Sea level rise must be considered by investors

NOAA report finds sea level will rise a foot by 2050 with huge implications for physical risk assessments and sustainable investing


Emile Hallez

The sea level along the US coast will rise by an average of a foot during the next 30 years, according to report this week from the National Oceanic and Atmospheric Administration (NOAA) that shows a devastating range of effects due to global warming.

This will have enormous implications for physical risk assessments and sustainable investing, fund managers say. Real estate, insurance and supply chains will be affected heavily.

By 2050, the sea level will increase by as much as it had between 1920 and 2020, the NOAA reported. The new levels will be 10 to 14 inches higher along the East coast, 14 to 18 inches for the Gulf coast and four to eight inches for the West coast. Alaska, Hawaii and the Caribbean will also be heavily affected, NOAA found.

That means coastal flooding will extend farther inland than it does currently, with damaging levels of flooding projected to occur 10 times more frequently.

“This report highlights that as these sea levels are reassessed, the flooding maps are totally obsolete,” said Nathalie Wallace, head of sustainable investing at Natixis Investment Managers. “We keep catching up on a reality that is way ahead of current flood maps… This is something that needs to be incorporated every time you look at real estate exposure in your portfolio.”

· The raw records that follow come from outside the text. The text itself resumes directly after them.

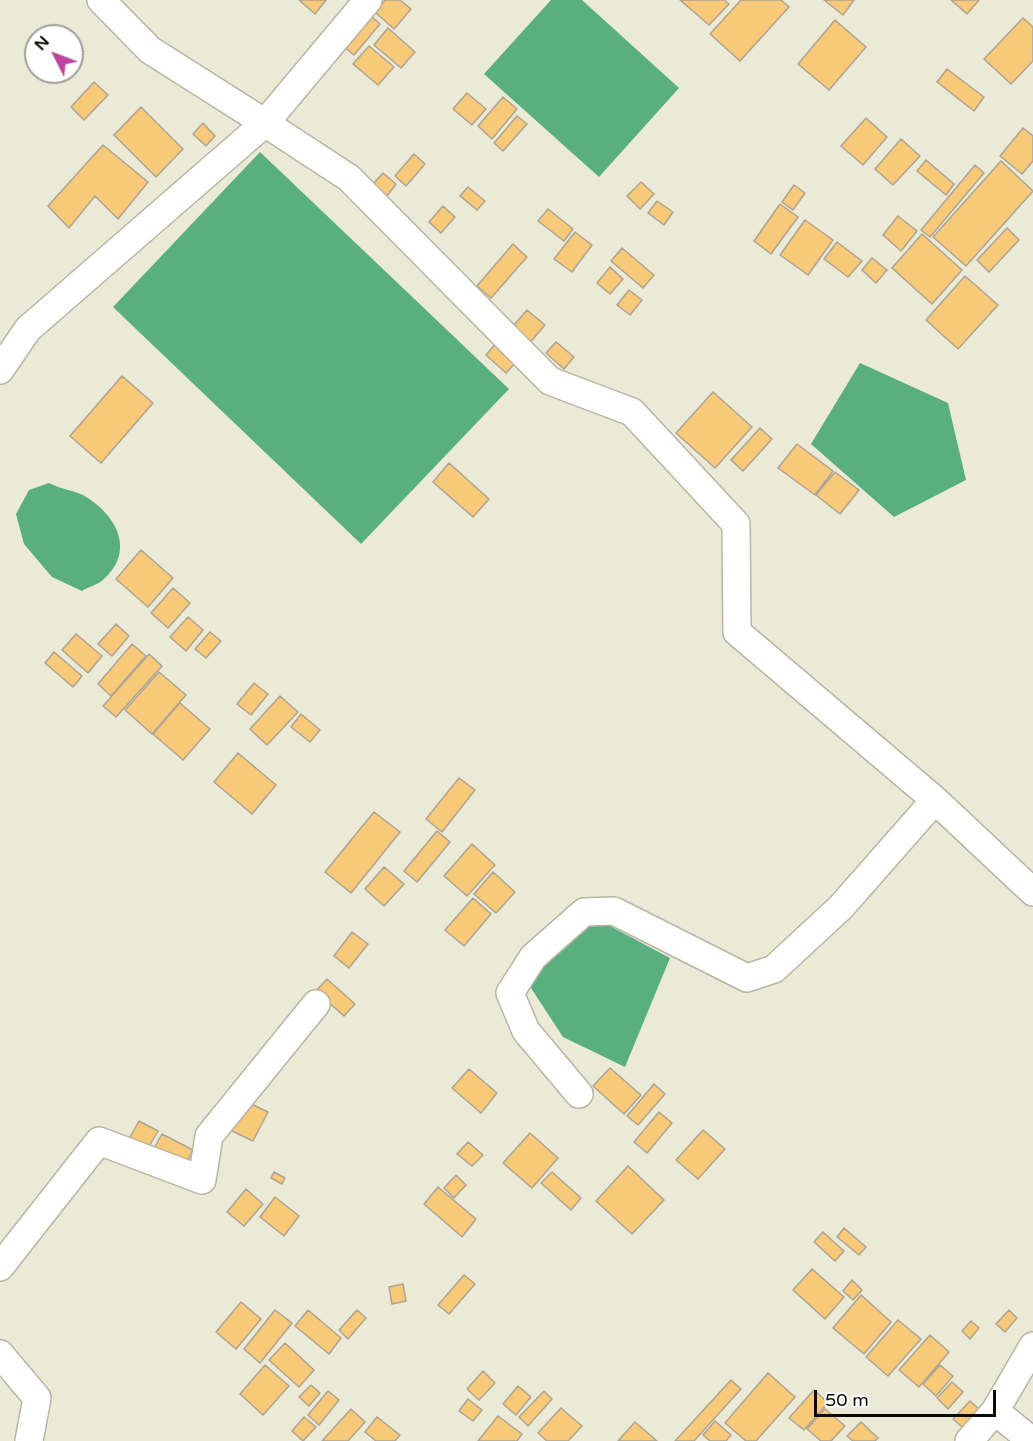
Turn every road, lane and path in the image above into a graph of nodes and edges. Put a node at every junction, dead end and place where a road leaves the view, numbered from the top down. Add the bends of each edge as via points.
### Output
1 (101, 0) edge
2 (368, 0) edge
3 (265, 123) junction
4 (0, 370) edge
5 (935, 800) junction
6 (1033, 892) edge
7 (316, 1004) dead end
8 (579, 1094) dead end
9 (0, 1267) edge
10 (1033, 1346) edge
11 (0, 1354) edge
12 (995, 1411) junction
13 (29, 1441) edge
14 (969, 1441) edge
15 (1032, 1441) edge

1 - 3 street via 150,50
2 - 3 street
3 - 4 street via 28,328
3 - 5 street via 349,178 550,381 632,412 736,524 737,632
5 - 6 street
5 - 8 street via 841,908 774,969 747,978 614,911 584,912 533,957 510,993 526,1031
7 - 9 street via 209,1136 202,1180 99,1141
10 - 12 street
11 - 13 street via 37,1398
12 - 14 street
12 - 15 street

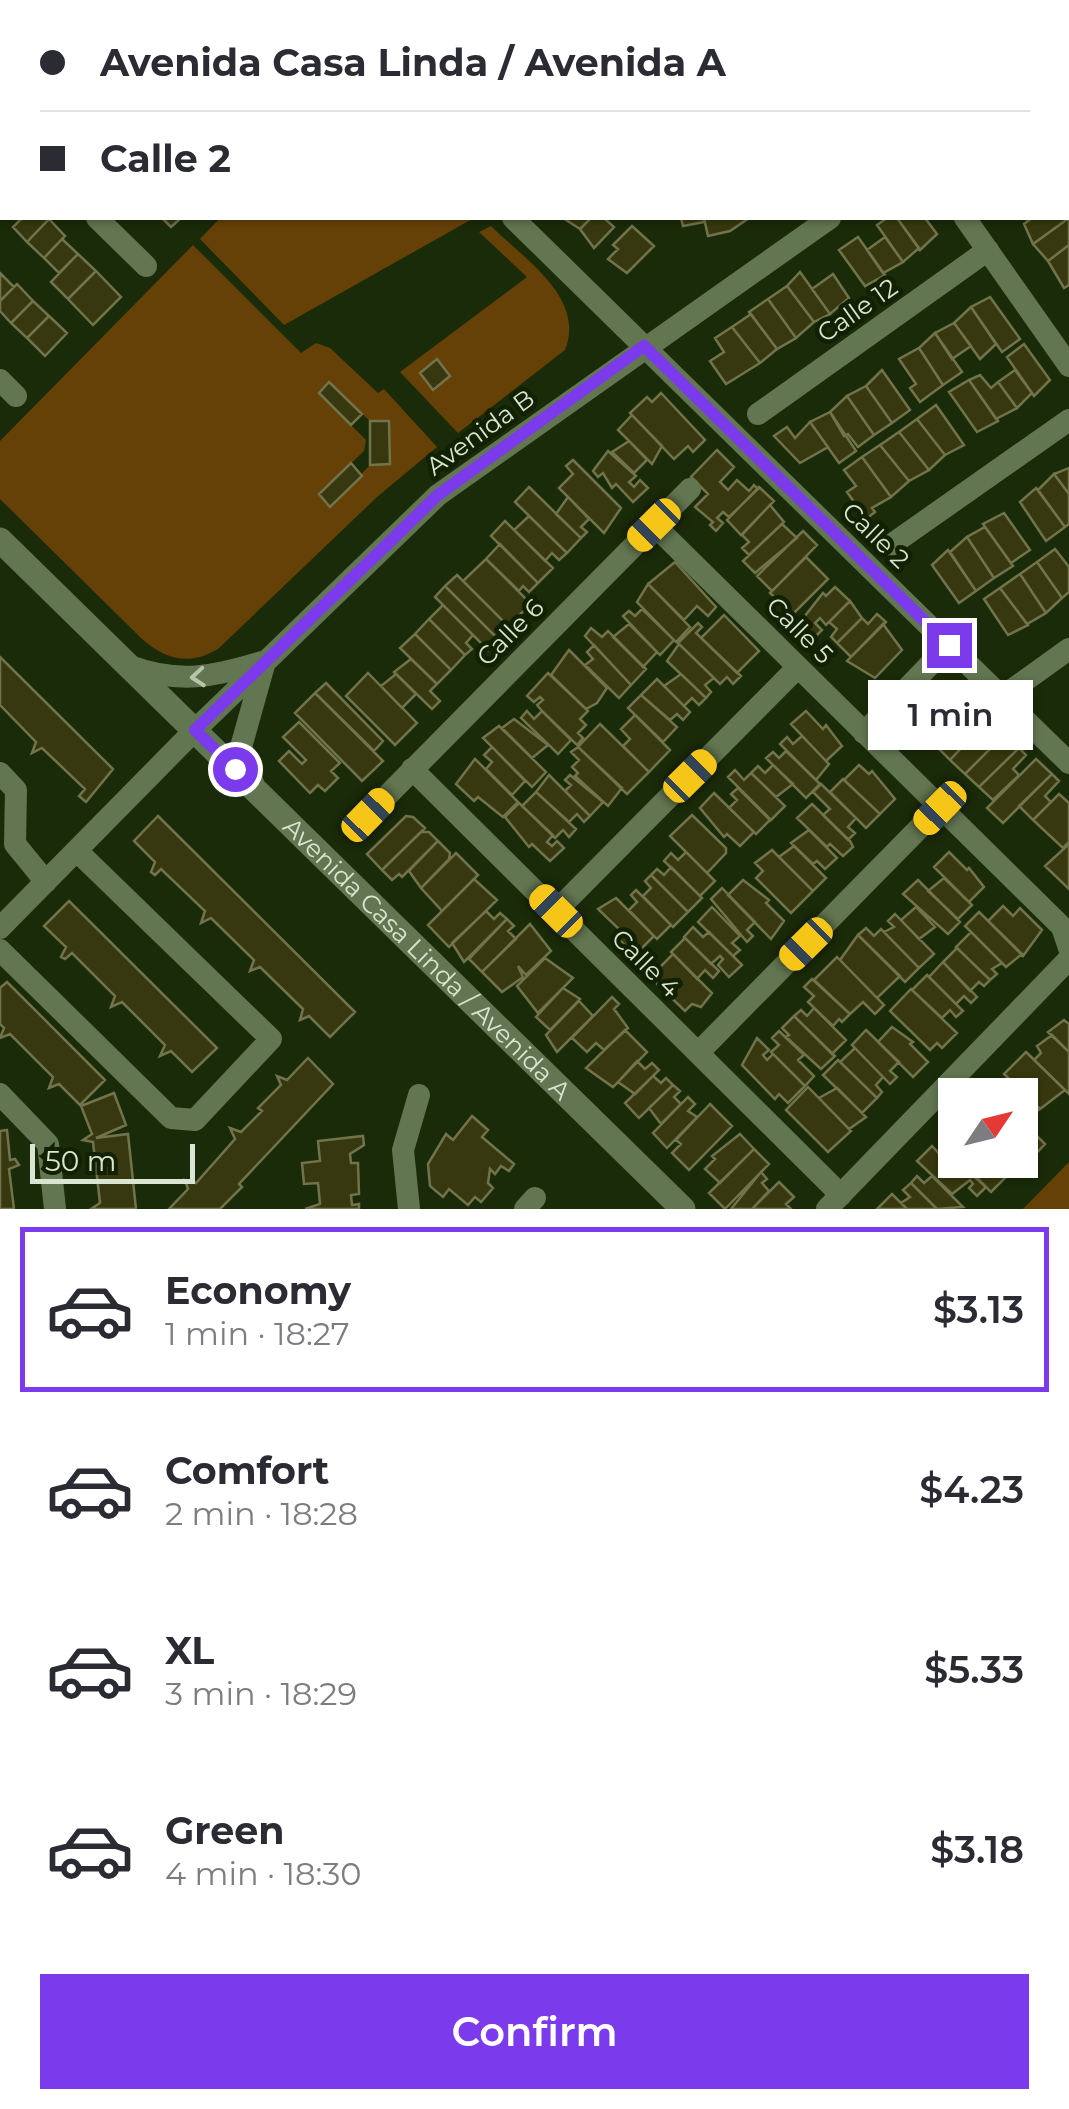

More human suffering will also be a consequence of flooding, Wallace added.

From a financial perspective, beyond company and real estate values, bond portfolios will be affected, she noted.


There are also big considerations around insurance. Current policies, based on already outdated flood maps, could lead to a volume of claims that would strain insurance companies. Premiums will likely rise to unaffordable levels for many businesses in the future, according to a recent paper from the Investor Leadership Network that Natixis contributed to.

A hint of things to come can be seen by the US Flood Insurance Program, which has incurred nearly $50bn in claims related to five extreme weather events since 2005, Wallace noted. According to the Congressional Research Service, the program is in debt by more than $20bn, and that is after Congress canceled $16bn in debt in 2017.

Currently there is about $1trn in real estate in flood zones in the East coast, she said.

“We are also looking to invest in additional fortification and resilience measures,” Wallace said, noting that Hurricane Sandy in 2012 showed how far inland flooding damage can occur.

“We cannot move New York City. So when we talk about adaptation … it’s really crucial for mayors to think about the impact of sea level rises and weather events,” she said.

Devastating flooding seen last year in Germany and Belgium also showed that “this is not going to go away. It’s going to increase dramatically over the next couple of years.”

Supply chains affected by sea level

Robert Klaber, director of ESG research and a portfolio manager at San Francisco-based Parnassus Investments, said the effects of sea level rise on real estate and supply chains leave much for the financial services industry and investors to consider.

“Being out here on the West coast in the Bay Area, we also talk about the effect it could have on wildfires,” Klaber said, citing wider effects of climate change on extreme weather. “Those types of events – hurricanes, tornadoes – we’re seeing more of these events more frequently.”

The company assesses which sectors and geographies will be most affected.

“We’re talking about, ‘What are the companies, what are the sectors that have physical risks related to climate change?’” he said. “We’re looking to minimize our exposure to companies – and supply chains for those companies – that could be most at risk.”

As part of that, Parnassus has been pushing companies in its portfolios to increase transparency around their supply chains, emissions and targets, he said.

Large, multi-national firms are much more likely to measure emissions and have targets for reduction in place, he noted.

“With the number of climate-related events occurring more frequently and the risk getting bigger, for retail investors, it means this is something they should be more focused on now than ever before,” he said. “The impact is real. There is material risk to companies that are susceptible to rising sea levels, more hurricanes, more tornadoes and more wildfires.”